Berlin’s hospital association (BKG) has raised the alarm over a wave of unexplained incidents at medical facilities across the city, including drone overflights, cyberattacks, break-ins and arson. The association says Germany’s security services view at least some of the events as potential hybrid-warfare acts, and it warns that protecting hospitals is no longer solely a hospital management issue but must be coordinated with security agencies.
For security reasons the BKG declined to name specific sites. It said the growing hybrid threat has led it to push Berlin hospitals to strengthen their own protective measures. The city has more than 80 hospitals, among them Charité, Europe s largest university hospital.

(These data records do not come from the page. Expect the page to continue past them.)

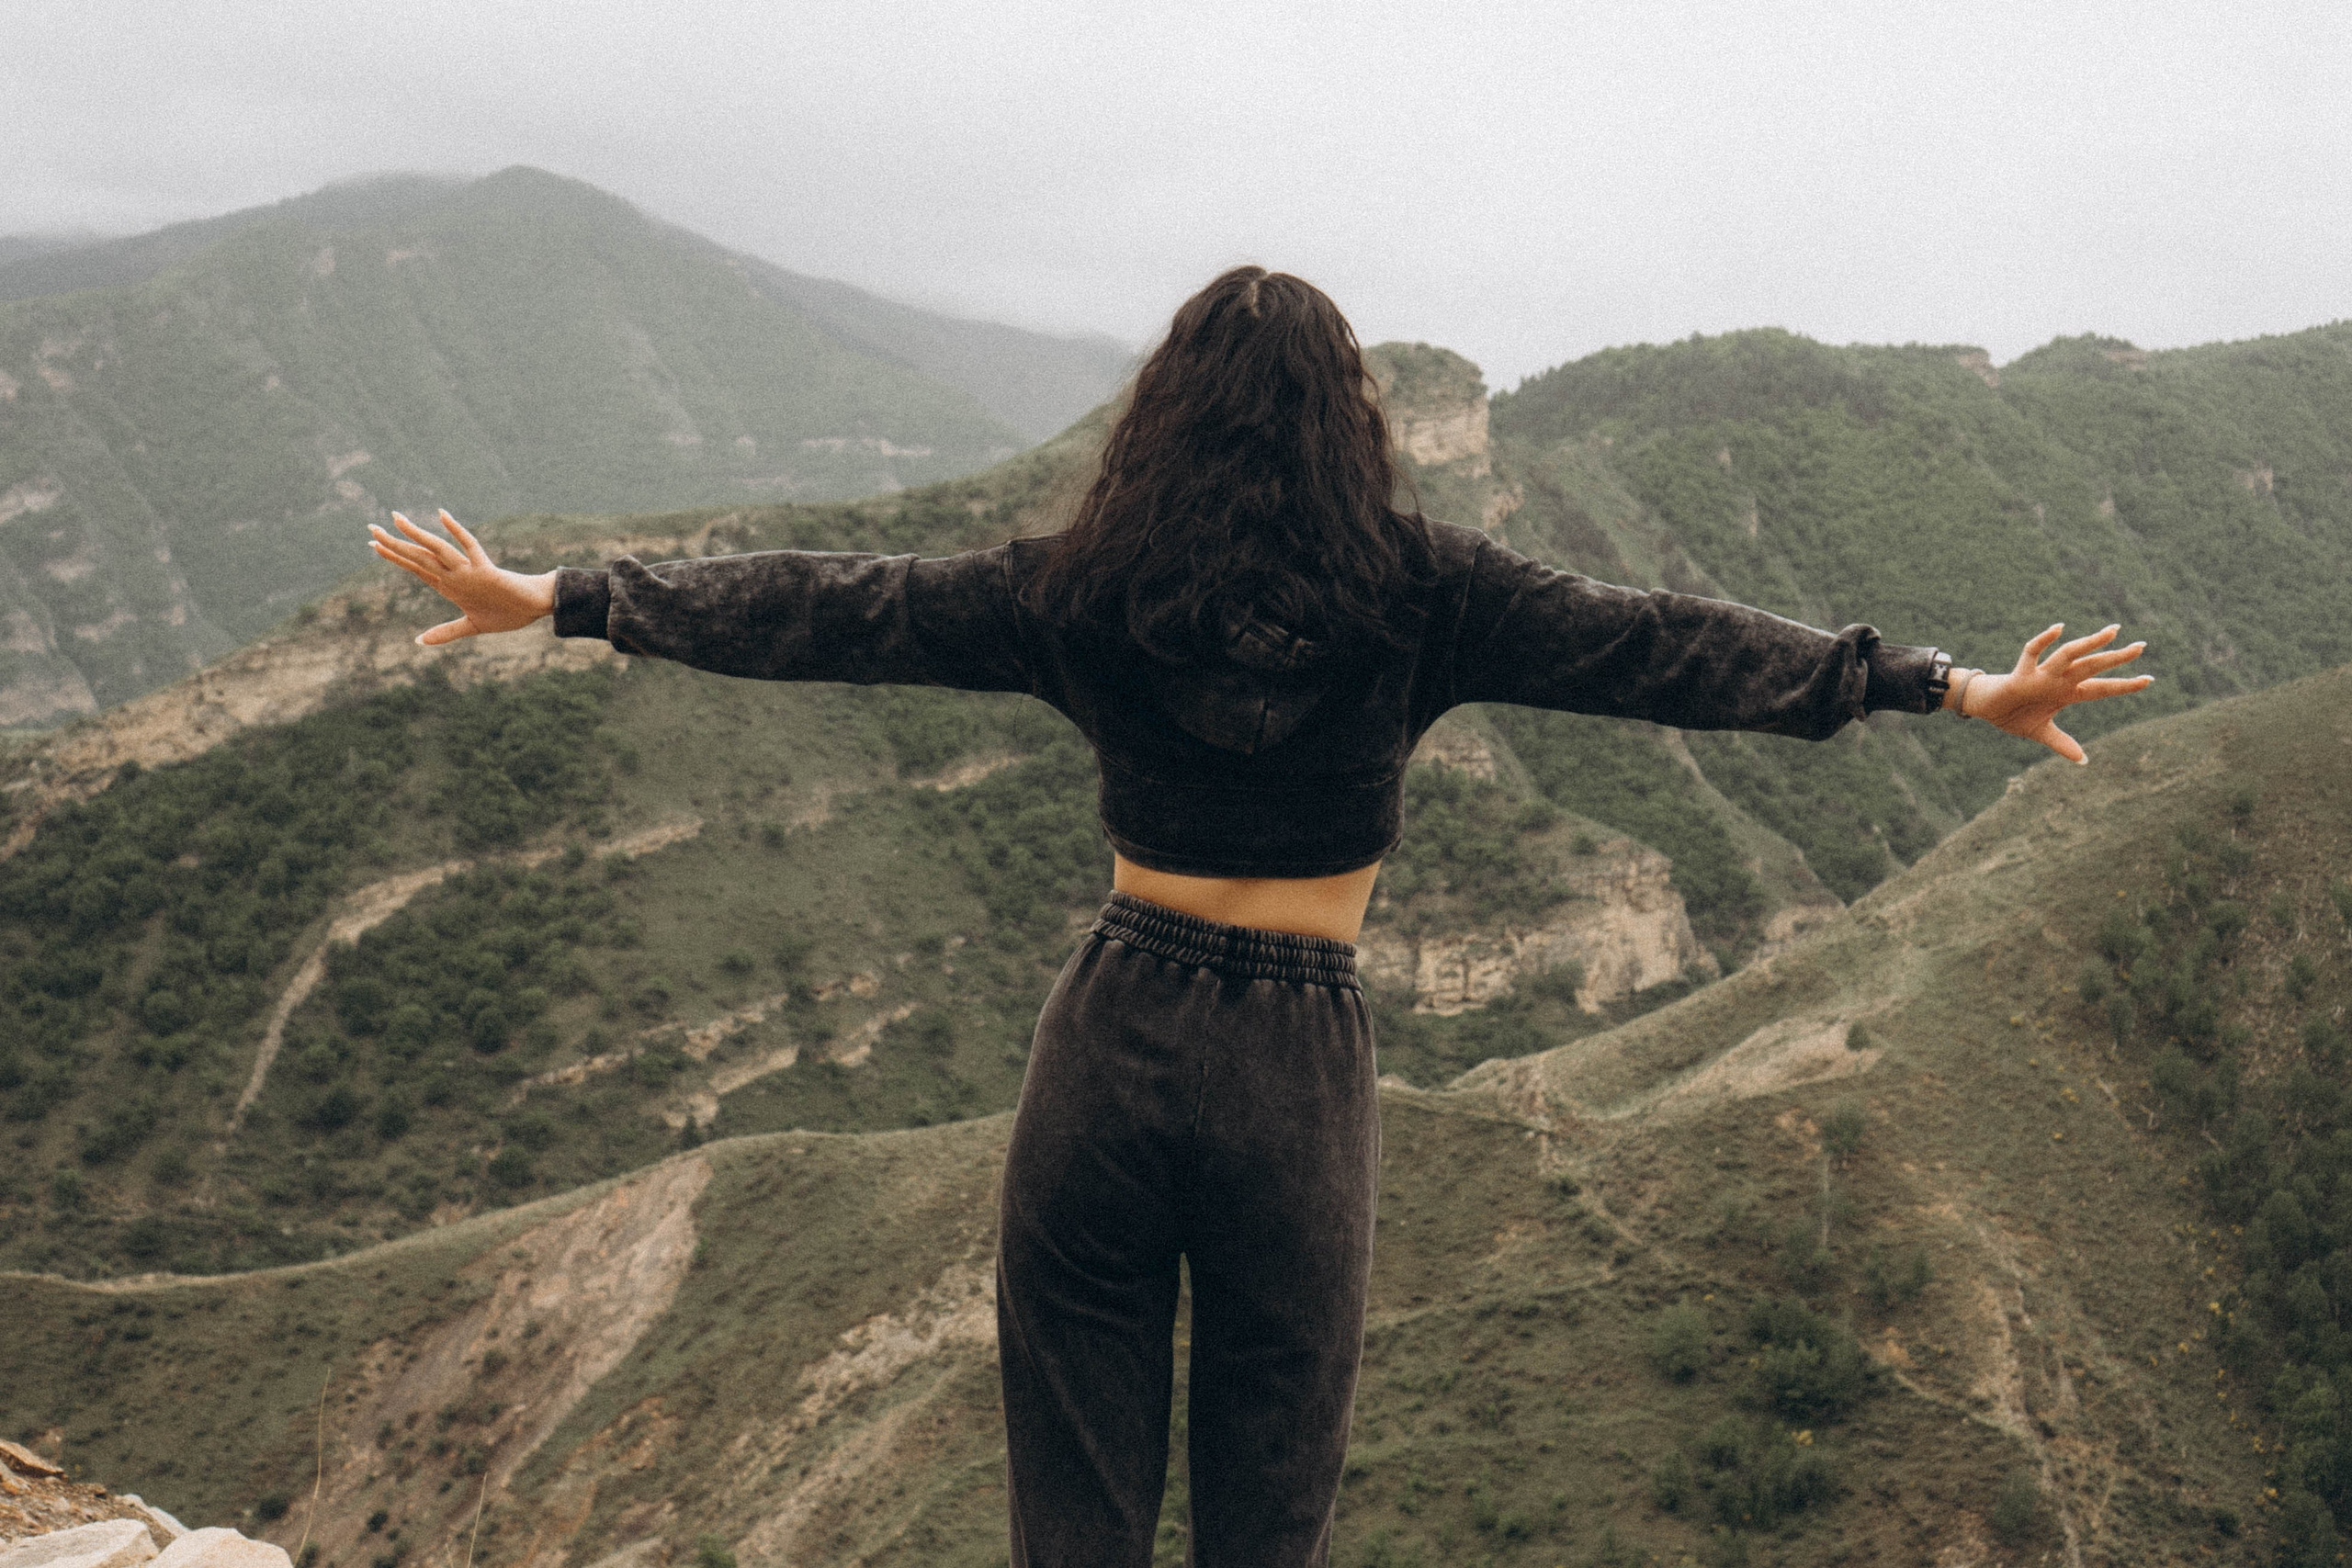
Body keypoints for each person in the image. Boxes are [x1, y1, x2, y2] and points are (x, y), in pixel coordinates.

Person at [366, 265, 2152, 1568]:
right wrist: (1936, 685)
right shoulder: (1423, 590)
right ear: (1348, 425)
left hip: (1112, 1019)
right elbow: (1662, 645)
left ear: (1160, 422)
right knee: (1265, 1480)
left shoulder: (1077, 587)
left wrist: (569, 597)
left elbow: (843, 606)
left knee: (1071, 1479)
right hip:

Recent cases have included explosions, deliberate fires and ransomware operations. In November a powerful blast badly damaged Vivantes hospital in southeast Berlin, and hours later a fire was set at the entrance to Charité in Mitte; both incidents hit areas used to treat cancer patients and prompted state security probes on suspicion of politically motivated arson. Over the summer six basement fires were reported at the Bundeswehrkrankenhaus (BWK) military hospital in Mitte, incidents that media linked to its treatment of Ukrainian soldiers.
The Federal Office for the Protection of the Constitution (BfV) told DW it is not currently observing a clear rise in hybrid activity by foreign intelligence services targeting hospitals, but it said hospitals have been frequent targets of cybercriminals in recent years. The agency is investigating a string of ransomware attacks in Germany attributed to suspected Russian cybercrime groups and noted the boundaries between cybercrime and state-sponsored cyberespionage are increasingly blurred, making direct links to state agencies hard to prove.
Manuel Atug, founder of AG Kritis, an association focused on IT security for critical infrastructure, said financially motivated ransomware gangs are the more common threat, although sabotage and espionage have occurred. He said hospital sites have been physically broken into and drones have flown over facilities. Atug pointed to chronic underinvestment, especially in smaller public hospitals, as a reason many institutions are ill prepared; where money is available it is often spent on departments that generate revenue rather than on system-wide resilience.
Atug also warned of an increased willingness to use violence against emergency personnel, a trend he links in part to online misinformation. Federal Criminal Police Office data show rising attacks on emergency services: in 2024 there were 683 recorded cases of violence against firefighters affecting 1,012 people and 2,042 cases recorded against other rescue workers.
On January 27 a suspected arson at the Berlin Jewish Hospital injured 14 people after a 71-year-old patient allegedly set a fire in his room; state police are investigating with security services. Earlier in January sabotage of power lines in southwest Berlin left around 100,000 people without heating, electricity and internet during freezing weather; a left-wing extremist group calling itself the Vulkangruupe, or Volcano Group, claimed responsibility.
Experts say Germany still has significant work to do to secure critical infrastructure. Felix Neumann, an extremism and counterterrorism expert at the Konrad Adenauer Foundation, said measures taken so far have often come too late and are insufficient. He and others stress the need for targeted investment in structural and technical resilience. Berlin has taken steps: the state presented a Civil Defense of Hospitals Framework Plan (ZVKH) in summer 2025, the first state-level plan of its kind in Germany.
A study by the German Hospital Institute and the Institute for Health Care Business catalogued many shortfalls: staff shortages, weak cybersecurity and on-site security, unguarded access points and poor preparedness for chemical, biological, radiological and military threats. Storage for medicines, blood products and emergency power was judged adequate only for peacetime; similar vulnerabilities affect rehab centres, nursing homes and psychiatric clinics. The study estimated initial upgrades would cost about €2.7 billion, with around €670 million in extra annual operating costs.
On January 29 the Bundestag passed the KRITIS-Dachgesetz to bolster protection of critical infrastructure, including IT and telecommunications, and to tighten rules after the southwest Berlin power-line attack. The law requires operators in key sectors to enhance physical security and restricts public access to sensitive infrastructure information.
The Berlin State Department of the Interior said there remains a high level of abstract risk from intensified espionage and sabotage by foreign intelligence services, particularly Russia, and from extremist groups. It warned that both anti-constitutional actors and foreign intelligence services are pursuing activities that aim to disrupt public order, undermine state capacity and spread fear.